Microglia have been implicated in the remodelling of synaptic connections, but it is not understood how this occurs. Now, Nguyen et al. find that, in adult mice, microglia promote experience-dependent hippocampal synaptic plasticity and memory consolidation by remodelling the extracellular matrix (ECM), and that neuronally expressed interleukin-33 (IL-33) has a key role in this process.

Previously, the same group found that, in early postnatal development in the thalamus and spinal cord, microglial cell-mediated synapse engulfment was driven by astrocytic expression of IL-33. Through use of a nucleus-localized knockin reporter (mCherry) mouse line (Il33mCherry/+), here they found that in the adult mouse hippocampus IL-33 was mainly expressed by neurons.

Credit: pavalena/Getty

Exposure of 3-month-old Il33mCherry/+ mice for 4 weeks to an enriched environment increased the proportion of CA1 neurons that expressed IL-33. By contrast, placing such mice in social isolation for 4 weeks reduced the proportion of IL-33-expressing cells in the dentate gyrus (DG). This suggests that experience regulates IL-33 expression in hippocampal neurons.

Single-nucleus RNA sequencing of nuclei from hippocampal neurons revealed a cluster of neurons in the DG that exhibited enriched expression of genes involved in synapse formation and ECM remodelling. This cluster overlapped with neurons shown to be enriched in Il33 expression.

Among mature DG granule cells from Il33mCherry/+ mice, those with high mCherry levels, indicative of high IL-33 expression, exhibited higher levels of spine density and spine head filopodia, a marker of spine plasticity, than those with lower mCherry levels. Neurons with higher mCherry levels were also more likely to show expression of FOS, a marker of neural activity, than other neurons when Il33mCherry/+ mice were placed in a novel environment for an hour. These data suggest that IL-33 expression is a feature of neurons with a greater probability of undergoing synaptic remodelling.

Quantitative PCR and in situ hybridization showed that microglia were the main type of hippocampal cell that expressed IL-1 receptor like-1 (IL1RL1), the IL-33 receptor. Mice in which Il33 was conditionally knocked out in neurons (Il33 cKO mice) or Il1rl1 was conditionally knocked out in microglia (Il1rl1 i-cKO mice) showed reduced spine density in the DG and CA1. Expression of a modified form of IL-33 in DG neurons, which allowed constitutive release of the cytokine, was sufficient to increase spine number, but this effect was not observed in Il1rl1 i-cKO mice. These data indicate that spine formation and plasticity is promoted by IL-33-mediated neuron–microglial cell interactions.

Environmental enrichment increases neurogenesis and the integration of newborn neurons into circuits. Il33 cKO mice had fewer newborn neurons than controls after a 5-week exposure to an enriched environment, suggesting IL-33 is required for an experience-dependent rise in newborn neurons.

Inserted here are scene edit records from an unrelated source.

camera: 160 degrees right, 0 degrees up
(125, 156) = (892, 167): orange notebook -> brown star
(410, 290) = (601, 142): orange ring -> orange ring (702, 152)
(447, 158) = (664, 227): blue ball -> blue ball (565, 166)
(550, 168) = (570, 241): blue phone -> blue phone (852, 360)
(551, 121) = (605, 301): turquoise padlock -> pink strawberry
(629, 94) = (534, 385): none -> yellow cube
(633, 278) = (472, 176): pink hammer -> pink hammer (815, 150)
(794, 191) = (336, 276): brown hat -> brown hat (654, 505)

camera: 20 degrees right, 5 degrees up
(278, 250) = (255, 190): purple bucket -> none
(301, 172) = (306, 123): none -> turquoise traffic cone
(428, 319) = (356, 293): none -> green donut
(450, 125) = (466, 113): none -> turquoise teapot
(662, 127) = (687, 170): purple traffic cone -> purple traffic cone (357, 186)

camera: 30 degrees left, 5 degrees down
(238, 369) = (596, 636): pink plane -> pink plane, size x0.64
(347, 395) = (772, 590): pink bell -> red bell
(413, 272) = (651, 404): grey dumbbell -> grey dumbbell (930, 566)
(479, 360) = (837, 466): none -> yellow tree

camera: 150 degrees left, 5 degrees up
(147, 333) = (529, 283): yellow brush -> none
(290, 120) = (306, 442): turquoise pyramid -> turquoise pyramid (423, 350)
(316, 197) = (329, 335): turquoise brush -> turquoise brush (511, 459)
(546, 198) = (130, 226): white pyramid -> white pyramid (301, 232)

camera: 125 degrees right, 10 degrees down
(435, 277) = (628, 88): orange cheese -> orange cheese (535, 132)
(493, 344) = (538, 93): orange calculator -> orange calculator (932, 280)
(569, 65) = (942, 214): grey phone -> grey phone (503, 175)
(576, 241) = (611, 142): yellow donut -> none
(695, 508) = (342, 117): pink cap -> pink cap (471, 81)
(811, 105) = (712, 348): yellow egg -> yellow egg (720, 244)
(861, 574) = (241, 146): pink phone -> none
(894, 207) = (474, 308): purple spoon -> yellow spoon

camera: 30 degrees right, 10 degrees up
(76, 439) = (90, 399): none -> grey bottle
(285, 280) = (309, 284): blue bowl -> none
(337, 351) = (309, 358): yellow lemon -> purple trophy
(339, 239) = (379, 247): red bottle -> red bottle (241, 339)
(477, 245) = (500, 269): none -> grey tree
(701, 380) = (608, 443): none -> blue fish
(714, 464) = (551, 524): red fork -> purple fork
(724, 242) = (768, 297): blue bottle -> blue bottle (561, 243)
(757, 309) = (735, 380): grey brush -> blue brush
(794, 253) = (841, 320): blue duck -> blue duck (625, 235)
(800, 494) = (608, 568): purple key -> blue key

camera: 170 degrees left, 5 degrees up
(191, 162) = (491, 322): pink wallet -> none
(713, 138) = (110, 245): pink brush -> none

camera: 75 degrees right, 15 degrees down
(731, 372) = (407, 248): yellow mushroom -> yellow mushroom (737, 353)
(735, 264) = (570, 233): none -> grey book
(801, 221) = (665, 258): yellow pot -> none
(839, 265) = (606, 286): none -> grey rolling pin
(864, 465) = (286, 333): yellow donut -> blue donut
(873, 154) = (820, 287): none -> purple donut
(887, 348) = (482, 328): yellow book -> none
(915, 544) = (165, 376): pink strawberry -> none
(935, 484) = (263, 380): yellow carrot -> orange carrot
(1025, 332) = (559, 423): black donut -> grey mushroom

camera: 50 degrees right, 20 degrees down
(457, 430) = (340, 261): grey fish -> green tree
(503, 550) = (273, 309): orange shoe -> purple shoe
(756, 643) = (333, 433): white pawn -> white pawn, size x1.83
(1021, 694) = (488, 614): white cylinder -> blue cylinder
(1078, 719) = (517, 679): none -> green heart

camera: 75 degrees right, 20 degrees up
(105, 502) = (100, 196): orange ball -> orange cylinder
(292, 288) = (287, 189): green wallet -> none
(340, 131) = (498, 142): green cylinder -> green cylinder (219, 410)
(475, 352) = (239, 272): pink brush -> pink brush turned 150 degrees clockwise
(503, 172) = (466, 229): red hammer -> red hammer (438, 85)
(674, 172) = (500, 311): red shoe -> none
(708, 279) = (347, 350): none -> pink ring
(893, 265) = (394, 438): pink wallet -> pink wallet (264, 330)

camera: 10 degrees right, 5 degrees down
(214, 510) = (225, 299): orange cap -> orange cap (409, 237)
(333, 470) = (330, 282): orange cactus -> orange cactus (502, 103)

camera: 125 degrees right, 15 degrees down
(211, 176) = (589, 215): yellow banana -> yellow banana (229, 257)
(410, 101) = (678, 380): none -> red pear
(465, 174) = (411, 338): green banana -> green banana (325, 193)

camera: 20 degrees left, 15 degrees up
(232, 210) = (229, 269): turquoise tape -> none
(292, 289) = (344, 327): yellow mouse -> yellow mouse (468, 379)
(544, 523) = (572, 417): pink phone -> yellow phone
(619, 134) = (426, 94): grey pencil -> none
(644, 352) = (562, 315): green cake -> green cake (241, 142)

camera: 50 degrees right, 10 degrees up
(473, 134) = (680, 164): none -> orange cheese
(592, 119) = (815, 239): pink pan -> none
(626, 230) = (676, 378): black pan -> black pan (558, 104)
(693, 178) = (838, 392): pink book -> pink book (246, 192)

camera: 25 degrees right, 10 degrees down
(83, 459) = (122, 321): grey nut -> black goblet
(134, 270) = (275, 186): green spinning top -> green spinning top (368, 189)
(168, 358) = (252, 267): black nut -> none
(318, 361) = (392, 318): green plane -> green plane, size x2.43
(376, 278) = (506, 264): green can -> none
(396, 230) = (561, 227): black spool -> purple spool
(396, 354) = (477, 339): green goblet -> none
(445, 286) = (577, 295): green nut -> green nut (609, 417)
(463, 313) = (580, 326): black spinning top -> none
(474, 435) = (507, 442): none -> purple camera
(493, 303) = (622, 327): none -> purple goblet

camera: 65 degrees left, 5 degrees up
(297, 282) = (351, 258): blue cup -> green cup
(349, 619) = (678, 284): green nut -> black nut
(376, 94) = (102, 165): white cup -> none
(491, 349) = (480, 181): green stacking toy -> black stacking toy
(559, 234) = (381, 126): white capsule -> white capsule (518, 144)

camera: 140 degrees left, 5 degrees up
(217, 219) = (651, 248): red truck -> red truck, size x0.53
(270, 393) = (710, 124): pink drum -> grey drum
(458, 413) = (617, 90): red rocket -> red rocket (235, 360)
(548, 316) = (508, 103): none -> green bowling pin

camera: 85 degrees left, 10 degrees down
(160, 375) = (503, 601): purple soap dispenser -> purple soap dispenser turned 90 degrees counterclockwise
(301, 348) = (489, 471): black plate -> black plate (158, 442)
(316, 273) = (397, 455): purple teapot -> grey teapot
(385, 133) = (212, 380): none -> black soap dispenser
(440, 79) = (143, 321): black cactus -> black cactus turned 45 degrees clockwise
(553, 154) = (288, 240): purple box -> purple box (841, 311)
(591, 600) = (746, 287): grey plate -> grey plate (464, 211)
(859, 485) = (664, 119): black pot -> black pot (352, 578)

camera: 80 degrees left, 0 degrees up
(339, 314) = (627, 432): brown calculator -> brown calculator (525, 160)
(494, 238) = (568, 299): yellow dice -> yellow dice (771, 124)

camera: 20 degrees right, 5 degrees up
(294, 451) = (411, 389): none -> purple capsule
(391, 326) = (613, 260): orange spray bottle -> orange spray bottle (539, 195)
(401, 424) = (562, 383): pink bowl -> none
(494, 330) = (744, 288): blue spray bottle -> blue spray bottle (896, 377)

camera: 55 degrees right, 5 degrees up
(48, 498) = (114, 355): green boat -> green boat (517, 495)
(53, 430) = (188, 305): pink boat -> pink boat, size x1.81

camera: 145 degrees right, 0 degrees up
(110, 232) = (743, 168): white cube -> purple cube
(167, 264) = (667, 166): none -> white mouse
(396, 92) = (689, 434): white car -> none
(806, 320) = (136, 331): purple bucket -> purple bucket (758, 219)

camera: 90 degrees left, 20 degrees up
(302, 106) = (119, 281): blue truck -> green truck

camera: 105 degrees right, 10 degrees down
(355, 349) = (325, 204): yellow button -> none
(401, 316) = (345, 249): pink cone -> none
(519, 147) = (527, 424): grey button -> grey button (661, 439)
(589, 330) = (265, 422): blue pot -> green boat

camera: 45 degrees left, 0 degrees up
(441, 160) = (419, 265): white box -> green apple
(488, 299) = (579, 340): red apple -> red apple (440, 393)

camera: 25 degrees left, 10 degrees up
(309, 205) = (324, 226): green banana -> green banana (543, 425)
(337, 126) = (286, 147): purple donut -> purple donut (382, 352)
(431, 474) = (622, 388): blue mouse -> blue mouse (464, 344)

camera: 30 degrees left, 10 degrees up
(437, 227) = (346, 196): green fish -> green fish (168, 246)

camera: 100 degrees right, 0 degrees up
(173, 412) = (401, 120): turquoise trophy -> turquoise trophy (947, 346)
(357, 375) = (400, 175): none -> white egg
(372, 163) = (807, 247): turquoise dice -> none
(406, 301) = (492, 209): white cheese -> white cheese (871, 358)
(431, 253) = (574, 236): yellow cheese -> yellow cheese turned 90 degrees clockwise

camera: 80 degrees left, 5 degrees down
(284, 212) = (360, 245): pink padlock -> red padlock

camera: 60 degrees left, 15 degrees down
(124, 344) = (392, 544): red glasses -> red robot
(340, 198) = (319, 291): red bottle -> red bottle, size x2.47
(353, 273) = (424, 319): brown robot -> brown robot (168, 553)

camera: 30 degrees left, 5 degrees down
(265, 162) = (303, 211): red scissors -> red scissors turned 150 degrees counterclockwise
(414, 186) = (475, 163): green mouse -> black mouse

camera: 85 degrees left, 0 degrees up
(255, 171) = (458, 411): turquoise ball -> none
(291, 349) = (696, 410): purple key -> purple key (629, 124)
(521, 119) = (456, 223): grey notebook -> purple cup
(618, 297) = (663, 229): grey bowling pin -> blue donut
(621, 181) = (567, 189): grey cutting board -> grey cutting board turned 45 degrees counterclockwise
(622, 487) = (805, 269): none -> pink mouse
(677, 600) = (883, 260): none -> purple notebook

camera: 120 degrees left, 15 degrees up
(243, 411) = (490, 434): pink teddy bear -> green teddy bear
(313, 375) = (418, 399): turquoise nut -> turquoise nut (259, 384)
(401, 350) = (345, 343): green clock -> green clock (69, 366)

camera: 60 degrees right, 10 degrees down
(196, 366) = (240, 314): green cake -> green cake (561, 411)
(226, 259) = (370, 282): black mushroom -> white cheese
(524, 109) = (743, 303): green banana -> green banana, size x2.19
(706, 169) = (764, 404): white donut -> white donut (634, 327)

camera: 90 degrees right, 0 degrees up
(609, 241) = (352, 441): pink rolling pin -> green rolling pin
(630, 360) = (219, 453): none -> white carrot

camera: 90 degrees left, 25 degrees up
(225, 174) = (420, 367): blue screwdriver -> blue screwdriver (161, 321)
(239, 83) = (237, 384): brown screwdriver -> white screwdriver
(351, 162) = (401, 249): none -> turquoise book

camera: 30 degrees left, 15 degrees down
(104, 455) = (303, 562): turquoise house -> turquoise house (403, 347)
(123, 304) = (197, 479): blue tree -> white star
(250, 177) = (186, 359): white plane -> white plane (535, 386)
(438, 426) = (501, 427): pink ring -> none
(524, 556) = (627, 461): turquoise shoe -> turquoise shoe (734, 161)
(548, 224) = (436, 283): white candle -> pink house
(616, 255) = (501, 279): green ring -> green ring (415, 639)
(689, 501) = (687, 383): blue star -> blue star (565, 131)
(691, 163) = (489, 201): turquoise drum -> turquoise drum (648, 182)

The authors next examined whether IL-33 has a role in hippocampus-dependent memory. Il33 cKO mice showed good memory recall and context discrimination shortly after training in a contextual fear discrimination task, but they developed a deficit in context discrimination 2–4 weeks later. This suggests that IL-33-mediated neuron–microglial cell interactions are important for memory consolidation.

How does the IL-33 signal affect microglia? Other studies have showed that IL-33 promotes microglial phagocytosis. Here, transcriptional profiling revealed that IL-33-exposed hippocampal microglia were strongly activated and showed upregulation of microglial genes associated with ECM regulation.

Strikingly, high-resolution imaging and 3D reconstruction revealed immunostaining for aggrecan — an ECM protein — in some lysosomes in microglia. Moreover, microglia from Il33 cKO mice showed less engulfed aggrecan than controls. In line with these findings, Il33 cKO mice showed a higher density of aggrecan and brevican, another ECM protein, perisynaptically in the DG molecular layer than did control mice. Together, these data suggest that neuronal IL-33 promotes microglial phagocytosis, restricting the amount of ECM near synapses.

microglia from Il33 cKO mice showed less engulfed aggrecan than controls

This study shows that, in the hippocampus of adult mice, neuronally expressed IL-33 promotes microglial cell-mediated ECM remodelling, in turn promoting synaptic plasticity and the consolidation of memories.